Das Setting für den Auftritt ist angenehm heimelig. Das sonnendurchflutete Zimmer vermittelt mit Holzfußboden, Wurlitzer-Klavier vor dem Fenster und John-Prine-Poster an der Wand eine ähnliche Stimmung wie einst Carole Kings "Tapestry"-Cover. Außer Courtney selbst könnte alles in dieser Szenerie auf den ersten Blick aus dem Jahre 1971 stammen. Auch musikalisch knüpft sie an diese Epoche an, denn auch wenn sie mit jeder weiteren Platte - ihre neue, "Old Flowers", erscheint in der ersten Juni-Woche - mehr zu sich selbst findet, sind in ihren Songs die Jonis und Emmylous nie fern.

Dass viele ihrer Songs von Isolation und Einsamkeit handeln, macht Lieder wie "Table For One" oder "Near You" in der derzeitigen Situation besonders ergreifend, allerdings stehen sie nicht allein deshalb auf der Setlist. Der Großteil des Konzerts besteht aus Songwünschen der Zuschauer, und die hatten sich, neben Alltime-Favorites wie "Irene" oder "How Quickly Your Heart Mends" vor allem auch Lieder aus Courtneys Frühwerken gewünscht, die die Künstlerin selbst am liebsten aus ihrem Gedächtnis streichen würde. Vor "Song For Tourists" sagt sie deshalb: "Ich kann nicht glauben, dass ihr mich überredet habt, dieses Lied zu spielen", und gibt zu, dass sie erst einmal den Text finden musste. "Ich hab nach meinem alten Notizbuch mit dem Text gesucht, bis mir bewusst wurde, dass man seine eigenen Texte googeln kann", gesteht sie lachend. Doch nicht nur die alte Schreibkladde hat sie gefunden, sie singt das Lied auch mit der gleichen Inbrunst wie die brandneuen. Den Zuschauern ist sie dabei nicht nur wegen des knappen Bildausschnitts ganz nah, denn wie auch bei ihren regulären Auftritten verzichtet sie natürlich auch hier auf jegliche technischen Spielereien und Effekte und rückt die natürliche Schönheit ihrer seelenvollen Wahnsinnstimme so ganz in den Mittelpunkt.

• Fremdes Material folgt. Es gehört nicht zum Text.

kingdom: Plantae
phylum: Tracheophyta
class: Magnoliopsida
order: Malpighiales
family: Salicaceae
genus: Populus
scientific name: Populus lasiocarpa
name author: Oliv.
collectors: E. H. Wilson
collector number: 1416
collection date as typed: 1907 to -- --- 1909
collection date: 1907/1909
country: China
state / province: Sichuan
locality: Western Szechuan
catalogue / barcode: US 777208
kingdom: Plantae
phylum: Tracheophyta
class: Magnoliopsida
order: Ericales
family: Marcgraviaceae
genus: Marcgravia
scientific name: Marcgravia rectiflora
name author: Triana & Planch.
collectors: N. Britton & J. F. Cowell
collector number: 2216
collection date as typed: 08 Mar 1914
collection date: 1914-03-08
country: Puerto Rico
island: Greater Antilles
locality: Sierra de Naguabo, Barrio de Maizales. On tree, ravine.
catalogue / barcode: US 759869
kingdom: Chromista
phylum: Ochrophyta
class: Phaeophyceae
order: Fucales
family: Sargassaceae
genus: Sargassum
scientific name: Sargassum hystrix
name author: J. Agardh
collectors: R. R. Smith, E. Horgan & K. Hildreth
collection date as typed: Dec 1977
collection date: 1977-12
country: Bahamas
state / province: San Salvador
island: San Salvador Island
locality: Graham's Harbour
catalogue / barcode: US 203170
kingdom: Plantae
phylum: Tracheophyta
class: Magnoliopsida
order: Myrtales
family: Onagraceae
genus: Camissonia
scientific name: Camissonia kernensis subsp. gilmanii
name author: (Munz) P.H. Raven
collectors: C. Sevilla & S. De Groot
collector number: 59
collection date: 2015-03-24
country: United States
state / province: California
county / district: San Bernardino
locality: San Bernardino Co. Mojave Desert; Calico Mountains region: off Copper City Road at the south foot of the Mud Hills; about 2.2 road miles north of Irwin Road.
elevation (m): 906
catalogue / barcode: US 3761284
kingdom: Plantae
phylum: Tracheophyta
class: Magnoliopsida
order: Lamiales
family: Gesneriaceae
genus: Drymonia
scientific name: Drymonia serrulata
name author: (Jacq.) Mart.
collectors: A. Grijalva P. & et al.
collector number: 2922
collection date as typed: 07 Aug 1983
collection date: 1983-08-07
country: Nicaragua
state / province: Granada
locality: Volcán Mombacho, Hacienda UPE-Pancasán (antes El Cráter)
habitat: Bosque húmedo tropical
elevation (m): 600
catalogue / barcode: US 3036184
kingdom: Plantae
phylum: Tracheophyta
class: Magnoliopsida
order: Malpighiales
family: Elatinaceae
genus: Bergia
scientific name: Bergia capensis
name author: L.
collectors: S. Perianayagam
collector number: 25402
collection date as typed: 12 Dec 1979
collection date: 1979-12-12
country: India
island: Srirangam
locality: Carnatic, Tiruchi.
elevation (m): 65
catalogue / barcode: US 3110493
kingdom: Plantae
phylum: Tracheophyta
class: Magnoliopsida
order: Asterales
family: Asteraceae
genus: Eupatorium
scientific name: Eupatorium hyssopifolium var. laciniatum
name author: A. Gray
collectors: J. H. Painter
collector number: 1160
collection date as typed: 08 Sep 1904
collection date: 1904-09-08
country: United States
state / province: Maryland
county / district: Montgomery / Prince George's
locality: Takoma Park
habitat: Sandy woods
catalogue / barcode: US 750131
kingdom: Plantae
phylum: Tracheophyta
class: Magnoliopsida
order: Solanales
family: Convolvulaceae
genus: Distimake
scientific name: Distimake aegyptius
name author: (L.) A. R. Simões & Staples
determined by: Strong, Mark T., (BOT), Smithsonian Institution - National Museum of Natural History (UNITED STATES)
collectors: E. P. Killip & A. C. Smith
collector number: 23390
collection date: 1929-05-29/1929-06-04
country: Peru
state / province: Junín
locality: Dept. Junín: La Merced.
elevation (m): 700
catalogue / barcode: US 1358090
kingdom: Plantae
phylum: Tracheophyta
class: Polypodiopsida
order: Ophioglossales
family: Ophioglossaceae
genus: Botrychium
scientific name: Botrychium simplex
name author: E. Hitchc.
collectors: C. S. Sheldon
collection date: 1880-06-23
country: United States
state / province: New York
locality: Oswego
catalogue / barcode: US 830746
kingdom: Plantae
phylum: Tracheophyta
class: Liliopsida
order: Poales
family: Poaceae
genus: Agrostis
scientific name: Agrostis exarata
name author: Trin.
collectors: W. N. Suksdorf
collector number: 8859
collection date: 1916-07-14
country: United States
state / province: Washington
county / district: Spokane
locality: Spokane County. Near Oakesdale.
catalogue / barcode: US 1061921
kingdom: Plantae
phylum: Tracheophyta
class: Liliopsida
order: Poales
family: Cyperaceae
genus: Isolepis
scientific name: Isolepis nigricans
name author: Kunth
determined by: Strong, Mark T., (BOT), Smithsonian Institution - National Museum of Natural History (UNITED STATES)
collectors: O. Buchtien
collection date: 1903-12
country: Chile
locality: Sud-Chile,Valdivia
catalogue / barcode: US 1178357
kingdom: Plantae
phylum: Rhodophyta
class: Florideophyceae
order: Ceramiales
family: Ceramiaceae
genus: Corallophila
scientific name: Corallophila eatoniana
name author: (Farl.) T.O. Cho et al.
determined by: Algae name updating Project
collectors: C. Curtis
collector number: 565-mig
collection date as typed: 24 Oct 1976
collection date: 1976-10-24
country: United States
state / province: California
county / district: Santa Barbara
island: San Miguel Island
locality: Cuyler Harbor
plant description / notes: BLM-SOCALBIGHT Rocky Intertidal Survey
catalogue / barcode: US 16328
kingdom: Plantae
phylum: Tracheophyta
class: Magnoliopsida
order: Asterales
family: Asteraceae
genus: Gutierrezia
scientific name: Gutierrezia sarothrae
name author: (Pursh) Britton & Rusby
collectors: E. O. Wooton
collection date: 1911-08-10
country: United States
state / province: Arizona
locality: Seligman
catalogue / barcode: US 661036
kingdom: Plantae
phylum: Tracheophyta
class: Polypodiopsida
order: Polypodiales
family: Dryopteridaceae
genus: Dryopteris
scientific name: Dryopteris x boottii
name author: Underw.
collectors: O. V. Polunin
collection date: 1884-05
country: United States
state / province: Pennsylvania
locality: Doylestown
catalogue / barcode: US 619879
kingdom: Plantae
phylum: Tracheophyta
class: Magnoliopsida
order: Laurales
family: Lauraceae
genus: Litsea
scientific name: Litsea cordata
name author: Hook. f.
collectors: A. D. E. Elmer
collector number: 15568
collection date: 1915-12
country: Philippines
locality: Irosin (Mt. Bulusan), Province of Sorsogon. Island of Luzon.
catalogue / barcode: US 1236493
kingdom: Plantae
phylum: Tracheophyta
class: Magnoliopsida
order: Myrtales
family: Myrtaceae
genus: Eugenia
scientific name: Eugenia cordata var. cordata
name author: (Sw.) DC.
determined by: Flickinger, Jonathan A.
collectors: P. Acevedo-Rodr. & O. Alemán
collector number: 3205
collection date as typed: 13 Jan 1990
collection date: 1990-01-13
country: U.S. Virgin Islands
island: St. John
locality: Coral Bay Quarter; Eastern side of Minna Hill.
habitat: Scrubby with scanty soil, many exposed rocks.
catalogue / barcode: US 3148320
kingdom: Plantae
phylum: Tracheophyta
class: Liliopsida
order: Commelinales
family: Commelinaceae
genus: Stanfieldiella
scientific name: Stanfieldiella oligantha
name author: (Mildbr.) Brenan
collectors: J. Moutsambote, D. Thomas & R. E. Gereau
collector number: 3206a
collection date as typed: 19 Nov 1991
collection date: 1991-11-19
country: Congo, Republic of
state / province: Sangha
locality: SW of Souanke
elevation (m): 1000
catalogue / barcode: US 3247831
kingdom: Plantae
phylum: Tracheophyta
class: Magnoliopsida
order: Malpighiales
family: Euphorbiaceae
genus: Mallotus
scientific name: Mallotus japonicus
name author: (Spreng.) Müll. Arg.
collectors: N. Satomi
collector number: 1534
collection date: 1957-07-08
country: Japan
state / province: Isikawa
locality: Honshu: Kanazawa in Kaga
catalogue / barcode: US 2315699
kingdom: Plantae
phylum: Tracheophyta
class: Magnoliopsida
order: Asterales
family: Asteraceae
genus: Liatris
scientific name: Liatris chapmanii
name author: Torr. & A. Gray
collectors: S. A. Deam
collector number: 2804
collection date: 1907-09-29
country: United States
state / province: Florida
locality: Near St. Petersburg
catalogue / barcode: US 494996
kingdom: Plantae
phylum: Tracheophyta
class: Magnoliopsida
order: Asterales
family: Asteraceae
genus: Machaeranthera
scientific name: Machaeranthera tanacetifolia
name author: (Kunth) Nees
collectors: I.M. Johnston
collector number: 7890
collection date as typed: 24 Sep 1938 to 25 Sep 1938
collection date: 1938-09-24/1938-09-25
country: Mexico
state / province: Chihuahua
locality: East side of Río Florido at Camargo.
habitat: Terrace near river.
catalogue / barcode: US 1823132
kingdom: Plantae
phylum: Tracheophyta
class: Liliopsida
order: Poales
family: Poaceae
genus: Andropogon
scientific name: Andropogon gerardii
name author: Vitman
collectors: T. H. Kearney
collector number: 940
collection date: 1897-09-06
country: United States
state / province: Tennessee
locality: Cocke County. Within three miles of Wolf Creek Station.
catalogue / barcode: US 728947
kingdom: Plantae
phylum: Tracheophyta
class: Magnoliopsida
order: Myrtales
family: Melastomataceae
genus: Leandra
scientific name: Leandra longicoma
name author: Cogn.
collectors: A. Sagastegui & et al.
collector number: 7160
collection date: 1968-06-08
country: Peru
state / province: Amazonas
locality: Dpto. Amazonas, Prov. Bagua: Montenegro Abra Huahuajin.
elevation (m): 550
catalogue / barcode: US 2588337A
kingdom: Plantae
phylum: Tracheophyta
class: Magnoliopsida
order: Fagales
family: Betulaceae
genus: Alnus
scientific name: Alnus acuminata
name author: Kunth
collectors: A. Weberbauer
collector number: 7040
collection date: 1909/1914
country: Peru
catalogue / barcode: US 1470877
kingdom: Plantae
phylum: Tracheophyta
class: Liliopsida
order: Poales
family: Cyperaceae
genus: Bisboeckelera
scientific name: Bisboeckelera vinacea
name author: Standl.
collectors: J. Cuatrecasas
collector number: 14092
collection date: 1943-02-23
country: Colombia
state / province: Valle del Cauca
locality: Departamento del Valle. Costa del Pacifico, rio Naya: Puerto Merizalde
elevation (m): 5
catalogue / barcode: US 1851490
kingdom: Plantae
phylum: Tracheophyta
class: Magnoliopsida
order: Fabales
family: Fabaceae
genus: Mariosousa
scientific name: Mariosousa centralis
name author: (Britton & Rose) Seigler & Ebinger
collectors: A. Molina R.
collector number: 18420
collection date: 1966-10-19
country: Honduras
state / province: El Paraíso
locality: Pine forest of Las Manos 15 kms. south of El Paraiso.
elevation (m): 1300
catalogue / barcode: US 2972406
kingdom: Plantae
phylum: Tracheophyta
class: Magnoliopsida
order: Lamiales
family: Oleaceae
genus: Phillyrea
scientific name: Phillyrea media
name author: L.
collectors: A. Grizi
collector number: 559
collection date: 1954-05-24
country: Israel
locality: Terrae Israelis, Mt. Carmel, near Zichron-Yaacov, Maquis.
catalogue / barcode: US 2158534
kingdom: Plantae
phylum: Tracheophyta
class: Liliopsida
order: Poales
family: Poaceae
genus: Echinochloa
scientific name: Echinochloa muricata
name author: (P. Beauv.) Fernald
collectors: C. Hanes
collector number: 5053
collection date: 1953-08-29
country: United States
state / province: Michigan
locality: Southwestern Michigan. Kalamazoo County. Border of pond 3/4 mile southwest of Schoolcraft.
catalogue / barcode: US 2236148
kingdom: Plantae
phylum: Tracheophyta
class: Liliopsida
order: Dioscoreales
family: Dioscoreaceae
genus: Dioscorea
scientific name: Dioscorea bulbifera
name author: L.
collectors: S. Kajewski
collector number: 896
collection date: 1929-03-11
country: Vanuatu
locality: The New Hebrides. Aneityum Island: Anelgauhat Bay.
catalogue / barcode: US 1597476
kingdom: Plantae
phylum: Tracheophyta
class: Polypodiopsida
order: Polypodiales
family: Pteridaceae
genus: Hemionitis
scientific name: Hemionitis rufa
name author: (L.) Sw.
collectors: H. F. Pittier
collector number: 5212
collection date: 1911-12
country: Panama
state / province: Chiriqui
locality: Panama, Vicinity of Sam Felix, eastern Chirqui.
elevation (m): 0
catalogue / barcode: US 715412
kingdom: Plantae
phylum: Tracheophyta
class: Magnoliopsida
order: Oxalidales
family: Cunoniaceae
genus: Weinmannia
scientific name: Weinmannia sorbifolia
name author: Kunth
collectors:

Genauso ungekünstelt wie die Performance sind auch die warmherzigen Geschichten zwischen den Liedern, ganz egal, ob sie von ihrem alten Tourmobil erzählt, das zeitweise auch ihr Zuhause war, Scherze über ihr altes Piano und Social Distancing macht ("Hat jemand zwei Meter lange Arme, um mein Klavier zu stimmen?") oder freigiebig über die Inspirationen hinter den Liedern plaudert. Auch ihrem wenige Tage zuvor verstorbenen Helden John Prine huldigt sie - mit einer Anekdote von einem gemeinsamen Auftritt im April des letzten Jahres, der für sie mit einer Gehirnerschütterung im Krankenhaus endete und ihrer famosen Version von "Angel From Montgomery", in der Soul-Intensität und Folk-Storytelling bruchlos zusammenfließen. Doch auch mit ihren eigenen Songs gelingt es Courtney fabelhaft, Emotionen greifbar zu machen. Mit ihrer neuen Single "If I Told" transportiert sie brillant das Gefühl, sich nach vielen Jahren in einer Beziehung wieder verletzlich zu fühlen, und als sie ganz am Ende von der Akustikgitarre für einige Songs ans Klavier wechselt, taucht sie beim sonst nur selten gespielten "Only In My Mind" ganz in eine Traumwelt mit Neil-Young-Vibe ein - ihrem verstimmten Piano und einem dem Sustainpedal im Weg stehenden Mikroständer sei Dank. Mit "Ships In The Night" steht ein letzter emotionaler Ausblick auf Courtneys kommendes Album ganz am Ende, der ist, wie das Konzert: Balsam für die Seele.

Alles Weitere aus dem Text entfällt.